School on a Monday after a party is really awkward. A lot of people know something embarrassing happened but no one can remember what exactly. Somebody used too much teeth while kissing somebody’s girlfriend and maybe someone forgot to tell someone they’d broken up and maybe someone put a Mentos in their ex-boyfriend’s coke and rum. Or maybe some guy and girl hooked up, and his dick was too small. Somebody’s dick is always too small.

“That’s what I’ll do!” I exclaim halfway through a heinously practical tuna sandwich. “I’ll spread a rumor his dick is small.
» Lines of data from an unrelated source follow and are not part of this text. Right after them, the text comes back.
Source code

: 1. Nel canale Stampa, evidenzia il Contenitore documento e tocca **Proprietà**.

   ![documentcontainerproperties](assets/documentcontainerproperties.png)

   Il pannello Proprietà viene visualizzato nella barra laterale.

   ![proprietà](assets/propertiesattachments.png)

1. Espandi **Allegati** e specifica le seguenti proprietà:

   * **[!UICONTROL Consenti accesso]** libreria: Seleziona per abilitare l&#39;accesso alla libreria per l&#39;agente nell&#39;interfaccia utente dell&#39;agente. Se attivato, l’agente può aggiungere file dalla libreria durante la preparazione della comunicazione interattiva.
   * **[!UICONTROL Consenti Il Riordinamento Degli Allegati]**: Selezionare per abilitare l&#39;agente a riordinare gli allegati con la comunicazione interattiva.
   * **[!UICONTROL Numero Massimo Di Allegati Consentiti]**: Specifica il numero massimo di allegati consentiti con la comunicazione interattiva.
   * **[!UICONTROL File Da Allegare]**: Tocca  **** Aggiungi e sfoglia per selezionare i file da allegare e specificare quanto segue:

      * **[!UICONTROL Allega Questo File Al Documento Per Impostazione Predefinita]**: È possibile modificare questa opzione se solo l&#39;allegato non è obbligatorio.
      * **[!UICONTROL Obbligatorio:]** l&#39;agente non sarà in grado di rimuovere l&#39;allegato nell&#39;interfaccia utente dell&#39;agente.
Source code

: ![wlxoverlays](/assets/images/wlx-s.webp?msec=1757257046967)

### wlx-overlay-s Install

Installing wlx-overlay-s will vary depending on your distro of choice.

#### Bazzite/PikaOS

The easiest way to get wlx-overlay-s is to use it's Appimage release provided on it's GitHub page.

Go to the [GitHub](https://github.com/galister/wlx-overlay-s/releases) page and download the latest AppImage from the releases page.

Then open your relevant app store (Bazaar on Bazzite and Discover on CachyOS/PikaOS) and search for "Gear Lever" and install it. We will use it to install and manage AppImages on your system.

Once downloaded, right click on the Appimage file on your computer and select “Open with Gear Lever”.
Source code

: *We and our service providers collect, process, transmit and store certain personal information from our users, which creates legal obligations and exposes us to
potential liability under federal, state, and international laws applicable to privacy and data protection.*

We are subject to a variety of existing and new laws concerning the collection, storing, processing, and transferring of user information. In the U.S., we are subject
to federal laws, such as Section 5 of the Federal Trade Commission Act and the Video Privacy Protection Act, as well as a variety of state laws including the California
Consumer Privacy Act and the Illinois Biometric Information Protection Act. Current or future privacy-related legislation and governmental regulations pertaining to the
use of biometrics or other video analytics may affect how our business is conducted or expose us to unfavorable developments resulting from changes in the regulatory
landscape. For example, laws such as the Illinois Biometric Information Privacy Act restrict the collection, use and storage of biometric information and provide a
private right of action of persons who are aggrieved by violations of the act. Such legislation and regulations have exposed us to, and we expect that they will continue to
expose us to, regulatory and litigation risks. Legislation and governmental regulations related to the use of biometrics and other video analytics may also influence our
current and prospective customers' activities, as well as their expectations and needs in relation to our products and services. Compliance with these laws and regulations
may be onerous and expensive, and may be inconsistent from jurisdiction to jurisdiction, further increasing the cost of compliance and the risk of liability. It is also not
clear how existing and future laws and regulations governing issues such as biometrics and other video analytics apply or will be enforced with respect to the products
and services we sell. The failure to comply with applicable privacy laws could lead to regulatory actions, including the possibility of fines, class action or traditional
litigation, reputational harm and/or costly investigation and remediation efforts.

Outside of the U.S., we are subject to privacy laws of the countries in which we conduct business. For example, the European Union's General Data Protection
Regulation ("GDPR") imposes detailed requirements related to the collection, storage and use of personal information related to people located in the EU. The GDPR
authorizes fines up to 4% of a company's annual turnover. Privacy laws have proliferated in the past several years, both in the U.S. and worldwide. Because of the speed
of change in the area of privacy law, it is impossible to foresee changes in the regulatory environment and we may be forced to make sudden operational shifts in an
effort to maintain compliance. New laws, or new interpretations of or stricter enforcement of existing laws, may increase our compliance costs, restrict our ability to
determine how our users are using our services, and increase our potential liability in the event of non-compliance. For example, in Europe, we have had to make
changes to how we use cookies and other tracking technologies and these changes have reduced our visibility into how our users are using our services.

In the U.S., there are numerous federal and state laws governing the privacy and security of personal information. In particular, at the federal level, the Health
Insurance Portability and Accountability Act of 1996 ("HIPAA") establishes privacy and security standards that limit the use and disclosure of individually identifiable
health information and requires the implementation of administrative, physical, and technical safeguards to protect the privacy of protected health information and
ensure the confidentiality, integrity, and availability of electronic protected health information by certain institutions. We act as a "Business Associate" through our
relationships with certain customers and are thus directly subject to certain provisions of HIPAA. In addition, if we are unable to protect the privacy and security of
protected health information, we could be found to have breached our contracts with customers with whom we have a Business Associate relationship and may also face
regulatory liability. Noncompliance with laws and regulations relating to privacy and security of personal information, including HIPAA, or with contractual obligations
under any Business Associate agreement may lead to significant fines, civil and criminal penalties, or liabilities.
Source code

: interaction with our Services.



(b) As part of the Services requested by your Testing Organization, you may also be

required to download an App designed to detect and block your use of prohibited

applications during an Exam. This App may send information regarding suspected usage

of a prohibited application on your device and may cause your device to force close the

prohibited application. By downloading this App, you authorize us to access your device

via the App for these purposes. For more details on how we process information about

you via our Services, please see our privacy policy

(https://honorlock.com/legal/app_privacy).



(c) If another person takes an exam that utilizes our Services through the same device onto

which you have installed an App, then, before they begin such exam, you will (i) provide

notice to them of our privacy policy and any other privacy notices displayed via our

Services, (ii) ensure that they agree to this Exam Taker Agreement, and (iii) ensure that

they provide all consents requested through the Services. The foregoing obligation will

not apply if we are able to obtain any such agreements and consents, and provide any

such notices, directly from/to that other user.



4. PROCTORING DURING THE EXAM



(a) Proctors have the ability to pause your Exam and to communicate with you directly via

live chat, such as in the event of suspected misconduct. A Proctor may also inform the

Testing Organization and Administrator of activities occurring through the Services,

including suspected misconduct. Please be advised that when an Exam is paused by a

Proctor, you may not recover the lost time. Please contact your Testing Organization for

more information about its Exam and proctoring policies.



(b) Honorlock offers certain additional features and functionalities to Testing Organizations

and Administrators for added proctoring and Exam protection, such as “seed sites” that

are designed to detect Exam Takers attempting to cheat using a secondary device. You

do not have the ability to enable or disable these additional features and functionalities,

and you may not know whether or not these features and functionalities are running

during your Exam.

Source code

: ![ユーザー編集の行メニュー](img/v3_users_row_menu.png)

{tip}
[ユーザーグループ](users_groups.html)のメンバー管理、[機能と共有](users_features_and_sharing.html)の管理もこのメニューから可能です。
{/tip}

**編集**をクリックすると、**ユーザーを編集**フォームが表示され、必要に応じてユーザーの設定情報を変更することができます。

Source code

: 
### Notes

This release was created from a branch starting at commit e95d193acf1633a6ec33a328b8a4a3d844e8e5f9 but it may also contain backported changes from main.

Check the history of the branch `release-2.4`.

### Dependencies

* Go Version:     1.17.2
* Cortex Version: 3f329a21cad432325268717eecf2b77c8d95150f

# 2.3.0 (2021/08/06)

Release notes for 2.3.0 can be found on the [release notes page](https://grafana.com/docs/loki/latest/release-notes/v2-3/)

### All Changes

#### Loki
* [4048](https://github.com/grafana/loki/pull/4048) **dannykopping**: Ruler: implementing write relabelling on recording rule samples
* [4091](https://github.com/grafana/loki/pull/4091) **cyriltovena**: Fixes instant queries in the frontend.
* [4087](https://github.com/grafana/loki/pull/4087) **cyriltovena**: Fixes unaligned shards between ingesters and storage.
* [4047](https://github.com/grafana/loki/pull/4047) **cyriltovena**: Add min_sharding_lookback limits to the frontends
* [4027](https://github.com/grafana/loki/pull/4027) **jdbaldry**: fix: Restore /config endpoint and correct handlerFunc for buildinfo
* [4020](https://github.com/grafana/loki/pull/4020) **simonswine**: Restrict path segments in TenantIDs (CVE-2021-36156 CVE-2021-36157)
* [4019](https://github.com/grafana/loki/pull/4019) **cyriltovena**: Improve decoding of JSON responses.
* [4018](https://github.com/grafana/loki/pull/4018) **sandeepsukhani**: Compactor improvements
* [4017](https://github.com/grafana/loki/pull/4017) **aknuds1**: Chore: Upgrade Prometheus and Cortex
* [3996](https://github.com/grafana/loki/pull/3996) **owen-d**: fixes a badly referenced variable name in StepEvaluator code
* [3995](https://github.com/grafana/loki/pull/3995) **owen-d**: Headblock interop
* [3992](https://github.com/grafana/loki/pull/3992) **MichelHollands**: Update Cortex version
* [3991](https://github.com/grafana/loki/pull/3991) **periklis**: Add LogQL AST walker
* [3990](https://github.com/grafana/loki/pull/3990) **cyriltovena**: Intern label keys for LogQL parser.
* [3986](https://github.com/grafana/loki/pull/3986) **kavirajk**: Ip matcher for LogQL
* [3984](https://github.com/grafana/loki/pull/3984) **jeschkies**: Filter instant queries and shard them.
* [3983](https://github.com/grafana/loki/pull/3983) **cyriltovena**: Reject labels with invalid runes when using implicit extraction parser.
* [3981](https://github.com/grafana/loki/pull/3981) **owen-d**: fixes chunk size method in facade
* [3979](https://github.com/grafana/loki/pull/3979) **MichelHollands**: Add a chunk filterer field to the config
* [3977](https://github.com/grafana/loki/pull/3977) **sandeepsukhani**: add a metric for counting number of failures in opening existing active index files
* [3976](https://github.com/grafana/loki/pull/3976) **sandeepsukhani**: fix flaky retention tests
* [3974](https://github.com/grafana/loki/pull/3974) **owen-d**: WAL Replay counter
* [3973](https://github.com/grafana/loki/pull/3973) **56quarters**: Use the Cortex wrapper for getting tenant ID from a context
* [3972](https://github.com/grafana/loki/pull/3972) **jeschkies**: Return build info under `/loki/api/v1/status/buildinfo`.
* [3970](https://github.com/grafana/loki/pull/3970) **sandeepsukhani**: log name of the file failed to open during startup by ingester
That’s the only thing guys care about – their dicks. I’ll hit him where it hurts most, metaphorically and also non-metaphorically.”

Kayla raises an eyebrow and nibbles her baby carrots. “Do you really hate him that much?”

I pulled into the parking lot today and she was waiting for me, all tentative and smiley. And now she’s eating lunch with me! It’s a miracle worthy of the Book of Revelations. It’s the very first entry in my Book of Fuck-Ups-With-A-Semi-Happy-Ending, anyway. She’s as tender as a rabbit and loyal as a dog and very, very into a certain icy pig, but that can be corrected. Hopefully without firearms.